**Work order**. In the diabetic retinopathy abstract, why were only 8,784 of the 18,891 patients included in the analysis? Answer in one to three sentences.

Aims/hypothesis: The aim of this study was to analyse the risk profile for diabetic retinopathy under real-life conditions in a large cohort of patients with type 1 diabetes.
Methods: Patients (n = 18,891) with childhood, adolescent or adult onset of type 1 diabetes from the prospective German Diabetes Documentation System survey were analysed. A total of 8,784 patients fulfilled the inclusion criterion, which was availability of retinopathy status. Retinopathy grading (any retinopathy, advanced retinopathy), treatment regimens and risk factors were prospectively recorded and tested as covariates by Kaplan-Meier analysis and logistic regression.
Results: Any retinopathy was present in 27.4% and advanced retinopathy (severe non-proliferative or proliferative diabetic retinopathy) in 8.0% of the cohort. After 40 years of diabetes, the cumulative proportion of patients with any retinopathy and advanced retinopathy was 84.1% and 50.2%, respectively. In multiple regression analysis, risk factors for any retinopathy were diabetes duration (OR 1.167 per year), HbA(1c) >7.0% (53 mmol/mol) (OR 2.225), smoking (OR 1.295) and male sex (OR 1.187) (p < 0.0001 for all). Young age at onset (5 vs 15 years at disease onset) was protective (0.410, p < 0.0001). No glycaemic threshold was detected for retinopathy protection. Risk factors for advanced retinopathy were duration (1.124 per year, p < 0.0001), male sex (1.323, p = 0.0020), HbA(1c) >7.0% (53 mmol/mol) (1.499, p < 0.0001), triacylglycerol >1.7 mmol/l (1.398, p = 0.0013) and blood pressure >140/90 mmHg (1.911, p < 0.0001).
Conclusions/interpretation: The prevalence of retinopathy remains significant in type 1 diabetes. Any improvement of metabolic control and non-smoking is protective, while hypertension affects progression to severe levels under real-life conditions. These data reinforce the validity of multifactorial concepts for morbidity protection in type 1 diabetes.

**Saved entries**.
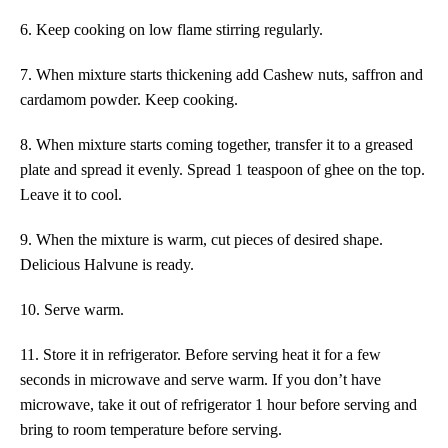
6. Keep cooking on low flame stirring regularly.
7. When mixture starts thickening add Cashew nuts, saffron and
cardamom powder. Keep cooking.
8. When mixture starts coming together, transfer it to a greased
plate and spread it evenly.
Spread 1 teaspoon of ghee on the top.
Leave it to cool.
9. When the mixture is warm, cut pieces of desired shape.
Delicious Halvune is ready.
10. Serve warm.
11. Store it in refrigerator. Before serving heat it for a few
seconds in microwave and serve warm. If you don’t have
microwave, take it out of refrigerator 1 hour before serving and
bring to room temperature before serving.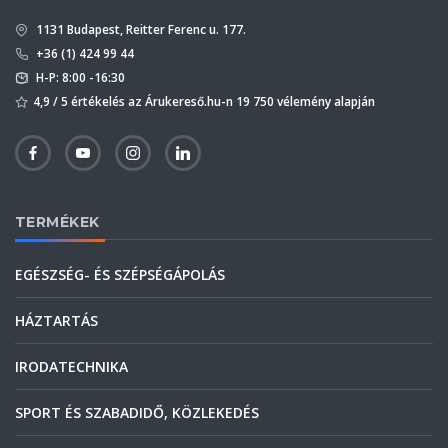
1131 Budapest, Reitter Ferenc u. 177.
+36 (1) 424 99 44
H-P: 8:00 -16:30
4,9 / 5 értékelés az Árukereső.hu-n 19 750 vélemény alapján
TERMÉKEK
EGÉSZSÉG- ÉS SZÉPSÉGÁPOLÁS
HÁZTARTÁS
IRODATECHNIKA
SPORT ÉS SZABADIDŐ, KÖZLEKEDÉS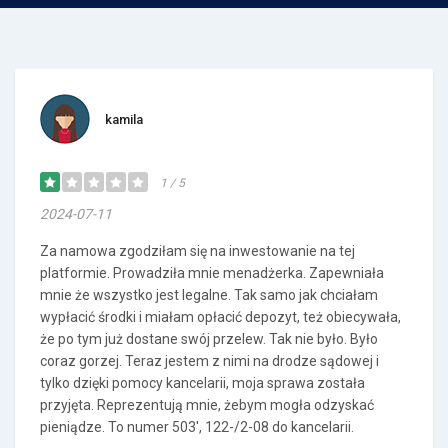
kamila
1 / 5
2024-07-11
Za namowa zgodziłam się na inwestowanie na tej
platformie. Prowadziła mnie menadżerka. Zapewniała
mnie że wszystko jest legalne. Tak samo jak chciałam
wypłacić środki i miałam opłacić depozyt, też obiecywała,
że po tym już dostane swój przelew. Tak nie było. Było
coraz gorzej. Teraz jestem z nimi na drodze sądowej i
tylko dzięki pomocy kancelarii, moja sprawa została
przyjęta. Reprezentują mnie, żebym mogła odzyskać
pieniądze. To numer 503', 122-/2-08 do kancelarii.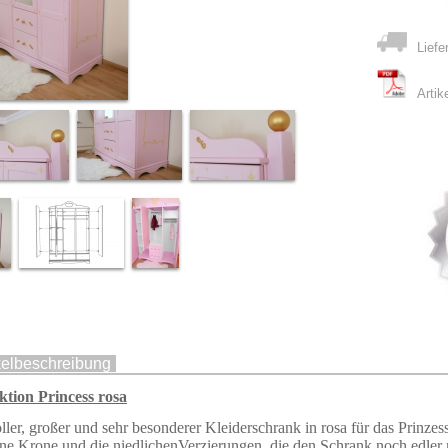
Liefe
Artik
kelbeschreibung
ktion Princess rosa
oller, großer und sehr besonderer Kleiderschrank in rosa für das Prinz
ne Krone und die niedlichenVerzierungen, die den Schrank noch edler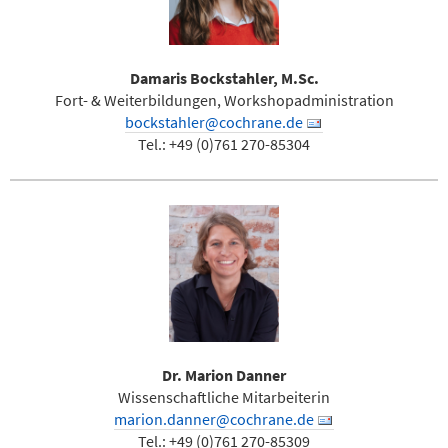
Damaris Bockstahler, M.Sc.
Fort- & Weiterbildungen, Workshopadministration
bockstahler@cochrane.de
Tel.: +49 (0)761 270-85304
Dr. Marion Danner
Wissenschaftliche Mitarbeiterin
marion.danner@cochrane.de
Tel.: +49 (0)761 270-85309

**Result of this exercise**. Only 8,784 patients met the study's inclusion criterion, which was that their retinopathy status was available. The other patients from the survey of 18,891 did not meet this criterion.